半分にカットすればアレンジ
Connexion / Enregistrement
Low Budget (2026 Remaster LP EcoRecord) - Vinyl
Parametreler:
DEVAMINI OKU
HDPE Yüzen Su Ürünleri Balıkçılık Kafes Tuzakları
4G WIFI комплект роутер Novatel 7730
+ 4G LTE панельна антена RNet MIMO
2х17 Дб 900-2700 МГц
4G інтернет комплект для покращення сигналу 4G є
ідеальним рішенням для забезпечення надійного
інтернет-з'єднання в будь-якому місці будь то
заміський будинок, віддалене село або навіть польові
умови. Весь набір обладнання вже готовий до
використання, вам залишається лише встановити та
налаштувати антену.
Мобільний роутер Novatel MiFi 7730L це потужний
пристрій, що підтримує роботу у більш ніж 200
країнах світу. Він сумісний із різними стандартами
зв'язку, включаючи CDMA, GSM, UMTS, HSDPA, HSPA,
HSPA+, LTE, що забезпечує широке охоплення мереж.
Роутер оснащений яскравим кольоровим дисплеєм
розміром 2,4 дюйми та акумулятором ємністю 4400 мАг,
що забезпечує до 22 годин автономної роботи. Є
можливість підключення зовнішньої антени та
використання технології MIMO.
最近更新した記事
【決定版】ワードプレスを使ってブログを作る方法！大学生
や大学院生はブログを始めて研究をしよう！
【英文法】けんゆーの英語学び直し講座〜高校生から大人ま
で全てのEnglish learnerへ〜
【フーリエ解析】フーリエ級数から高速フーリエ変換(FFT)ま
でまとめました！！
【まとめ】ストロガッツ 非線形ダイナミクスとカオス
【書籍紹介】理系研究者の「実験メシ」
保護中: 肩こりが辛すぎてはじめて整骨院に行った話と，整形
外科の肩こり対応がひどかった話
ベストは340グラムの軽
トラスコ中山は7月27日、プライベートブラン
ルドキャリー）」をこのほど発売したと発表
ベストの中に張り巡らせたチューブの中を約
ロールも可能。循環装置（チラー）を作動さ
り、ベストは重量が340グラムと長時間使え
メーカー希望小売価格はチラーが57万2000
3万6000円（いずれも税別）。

= What you need to do =
Reproduce the data line by line, replacing every "4G" with "5G" and leaving all else unchanged.

= Solved exercise =
半分にカットすればアレンジ
Connexion / Enregistrement
Low Budget (2026 Remaster LP EcoRecord) - Vinyl
Parametreler:
DEVAMINI OKU
HDPE Yüzen Su Ürünleri Balıkçılık Kafes Tuzakları
5G WIFI комплект роутер Novatel 7730
+ 5G LTE панельна антена RNet MIMO
2х17 Дб 900-2700 МГц
5G інтернет комплект для покращення сигналу 5G є
ідеальним рішенням для забезпечення надійного
інтернет-з'єднання в будь-якому місці будь то
заміський будинок, віддалене село або навіть польові
умови. Весь набір обладнання вже готовий до
використання, вам залишається лише встановити та
налаштувати антену.
Мобільний роутер Novatel MiFi 7730L це потужний
пристрій, що підтримує роботу у більш ніж 200
країнах світу. Він сумісний із різними стандартами
зв'язку, включаючи CDMA, GSM, UMTS, HSDPA, HSPA,
HSPA+, LTE, що забезпечує широке охоплення мереж.
Роутер оснащений яскравим кольоровим дисплеєм
розміром 2,4 дюйми та акумулятором ємністю 4400 мАг,
що забезпечує до 22 годин автономної роботи. Є
можливість підключення зовнішньої антени та
використання технології MIMO.
最近更新した記事
【決定版】ワードプレスを使ってブログを作る方法！大学生
や大学院生はブログを始めて研究をしよう！
【英文法】けんゆーの英語学び直し講座〜高校生から大人ま
で全てのEnglish learnerへ〜
【フーリエ解析】フーリエ級数から高速フーリエ変換(FFT)ま
でまとめました！！
【まとめ】ストロガッツ 非線形ダイナミクスとカオス
【書籍紹介】理系研究者の「実験メシ」
保護中: 肩こりが辛すぎてはじめて整骨院に行った話と，整形
外科の肩こり対応がひどかった話
ベストは340グラムの軽
トラスコ中山は7月27日、プライベートブラン
ルドキャリー）」をこのほど発売したと発表
ベストの中に張り巡らせたチューブの中を約
ロールも可能。循環装置（チラー）を作動さ
り、ベストは重量が340グラムと長時間使え
メーカー希望小売価格はチラーが57万2000
3万6000円（いずれも税別）。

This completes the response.